RECORDS FOR PROCESSING section start
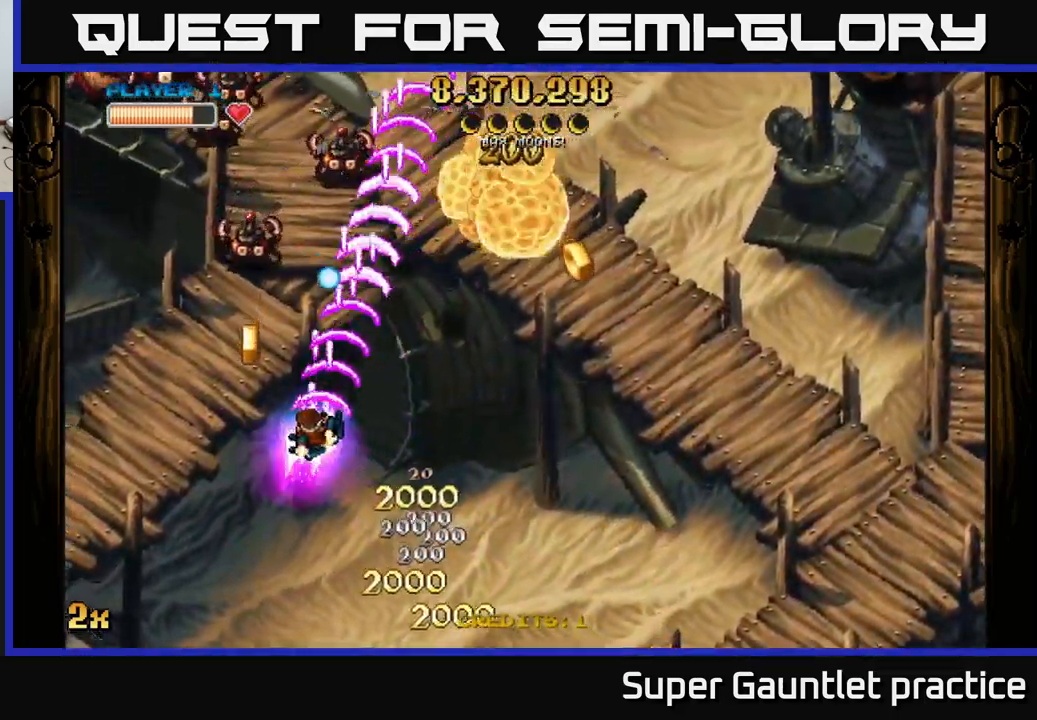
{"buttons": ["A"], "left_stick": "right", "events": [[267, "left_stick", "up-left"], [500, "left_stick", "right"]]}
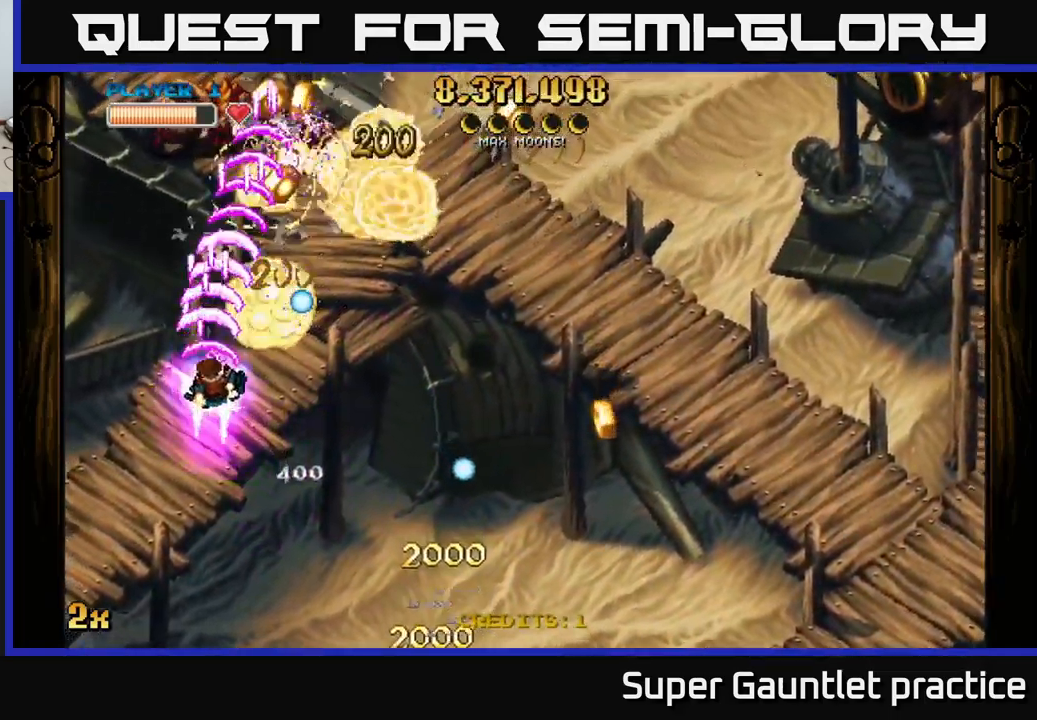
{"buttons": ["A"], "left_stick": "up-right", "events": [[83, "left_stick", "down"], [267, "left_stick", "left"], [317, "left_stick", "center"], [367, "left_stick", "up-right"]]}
RECORDS FOR PROCESSING section end
RECORDS FOR PROCESSING section start
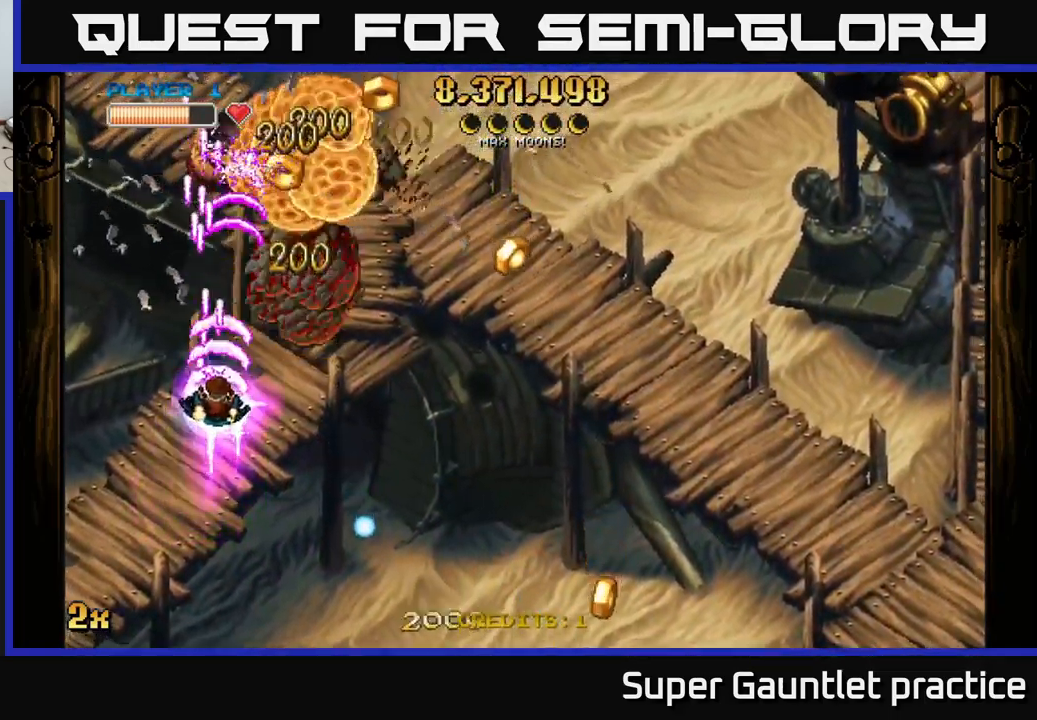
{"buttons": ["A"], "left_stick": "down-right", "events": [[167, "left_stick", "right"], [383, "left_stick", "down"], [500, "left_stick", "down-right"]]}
RECORDS FOR PROCESSING section end
● **TASK**
Gather each line in the entries above where the string "down" is found.

● **RESPONSE TO THIS EXERCISE**
{"buttons": ["A"], "left_stick": "up-right", "events": [[83, "left_stick", "down"], [267, "left_stick", "left"], [317, "left_stick", "center"], [367, "left_stick", "up-right"]]}
{"buttons": ["A"], "left_stick": "down-right", "events": [[167, "left_stick", "right"], [383, "left_stick", "down"], [500, "left_stick", "down-right"]]}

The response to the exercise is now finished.